Zu erledigen:
(a) Gib den Bericht über die Spätlese wortgetreu wieder, von „Der Weimarer „Tanz“ bis „zehnjähriges Jubiläum feiert.“.
(b) Stimmen diese Aussagen mit dem Bericht über die Spätlese überein? Antworte jeweils mit Ja oder Nein und zitiere wörtlich die entscheidenden Worte des Berichts: (i) Die Diskussion fand vor Hesses Vortrag statt. (ii) Hesse feiert mit der Spätlese dieses Jahr sein zwanzigjähriges Jubiläum. (iii) Hesse hatte rund 40 Zuhörer.

„Nicht meckern, machen!“ – Spätlese in der Stadtbibliothek

Königstein (vo) – Sich über gesellschaftliche Missstände zu empören ist einfach. Kriminelle, gewalttätige Jugendliche, Scheinheiligkeit, hinter der sich moralische Verkommenheit und Intoleranz verstecken – das Übel ausmachen und darüber meckern, das ist keine Kunst. Wie aber kann man sich für die Tag- und Nachtseiten einer Gesellschaft interessieren und das Negative verändern, statt nur unproduktiv Kritik zu üben? Bei solch grundsätzlichen Fragen an das Leben ist es oft die Literatur, die Orientierung gibt. Bei der Spätlese in der Königsteiner Stadtbibliothek boten Dr. Michael Hesses Vortrag zu Erich Kästners Roman „Gang vor die Hunde“ und die anschließende Diskussion mögliche Antworten.

Kästners Roman beschreibt den Berliner Alltag der Weimarer Republik durch die Brille des Werbetexters und Journalisten Fabian, zahlreiche autobiografische Elemente erinnern an das Leben des Autors. Am Originaltext nahmen Kästner und auch sein Lektor Curt Weller dann wenige Änderungen vor, 1931 erschien eine erste Version des Textes, sie hatte mit „Fabian“ den Namen des zentralen Charakters zum Titel. Erst im vergangenen Jahr wurde der ursprüngliche Text der Leserschaft unter dem Titel „Der Gang vor die Hunde“ im Atrium-Verlag wieder zugänglich gemacht.

Der Weimarer „Tanz auf dem Vulkan“ ist für Fabian und seinen engen Freund Labude sehr präsent, ihr Alltag ist von deftigen Feiern, Bordellbesuchen und allerlei Obszönitäten geprägt, das Leben in der Großstadt wird in allen Facetten geschildert. „Dabei geht es aber nicht um billigen Voyeurismus, vielmehr dienen etwa die zahlreichen sexualisierten Szenen dazu, die übertünchten Zusammenhänge zwischen Gewalt, Dominanz, Macht und Sexualität im bürgerlichen Milieu der 1920er Jahre herauszuarbeiten“, deutete Hesse, der mit der Spätlese dieses Jahr sein zehnjähriges Jubiläum feiert.

Fabian ist, wie sein Schöpfer Kästner, ein Moralist, der das Leben aber nicht aus der Ferne beobachtet und kritisiert, sondern aktiv mitmischt. Erst dadurch ergibt sich für ihn die Möglichkeit, seine eigene Moralität unter Beweis zu stellen – oder mit dem eigenen Scheitern konfrontiert zu werden. Fabian versagt mit seinem moralischen Anspruch, mit einer wesentlichen Konsequenz: Erst dieses Engagement, die eigene Aktivität inklusive der Möglichkeit, zu scheitern, erschließen dem Moralisten überhaupt das Recht, Kritik an seiner Gesellschaft zu üben. Die Probleme und Schattenseiten eines sozialen Gefüges sind letztlich immer hausgemacht – und somit auch veränderbar, wenn man es nur möchte. „Also nicht meckern, sondern machen!“, brachte Hesse die Kernaussage des Romans auf den Punkt und gab den Aufruf unmittelbar an seine rund 40 Zuhörer weiter.

Vorliegende Daten:
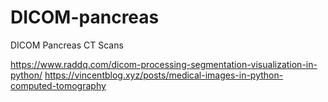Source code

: # DICOM-pancreas
DICOM Pancreas CT Scans

https://www.raddq.com/dicom-processing-segmentation-visualization-in-python/
https://vincentblog.xyz/posts/medical-images-in-python-computed-tomography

Ergebnisse der Reihe:
(a)
Der Weimarer „Tanz auf dem Vulkan“ ist für Fabian und seinen engen Freund Labude sehr präsent, ihr Alltag ist von deftigen Feiern, Bordellbesuchen und allerlei Obszönitäten geprägt, das Leben in der Großstadt wird in allen Facetten geschildert. „Dabei geht es aber nicht um billigen Voyeurismus, vielmehr dienen etwa die zahlreichen sexualisierten Szenen dazu, die übertünchten Zusammenhänge zwischen Gewalt, Dominanz, Macht und Sexualität im bürgerlichen Milieu der 1920er Jahre herauszuarbeiten“, deutete Hesse, der mit der Spätlese dieses Jahr sein zehnjähriges Jubiläum feiert.

(b)
(i) Nein: „die anschließende Diskussion“
(ii) Nein: „sein zehnjähriges Jubiläum“
(iii) Ja: „an seine rund 40 Zuhörer“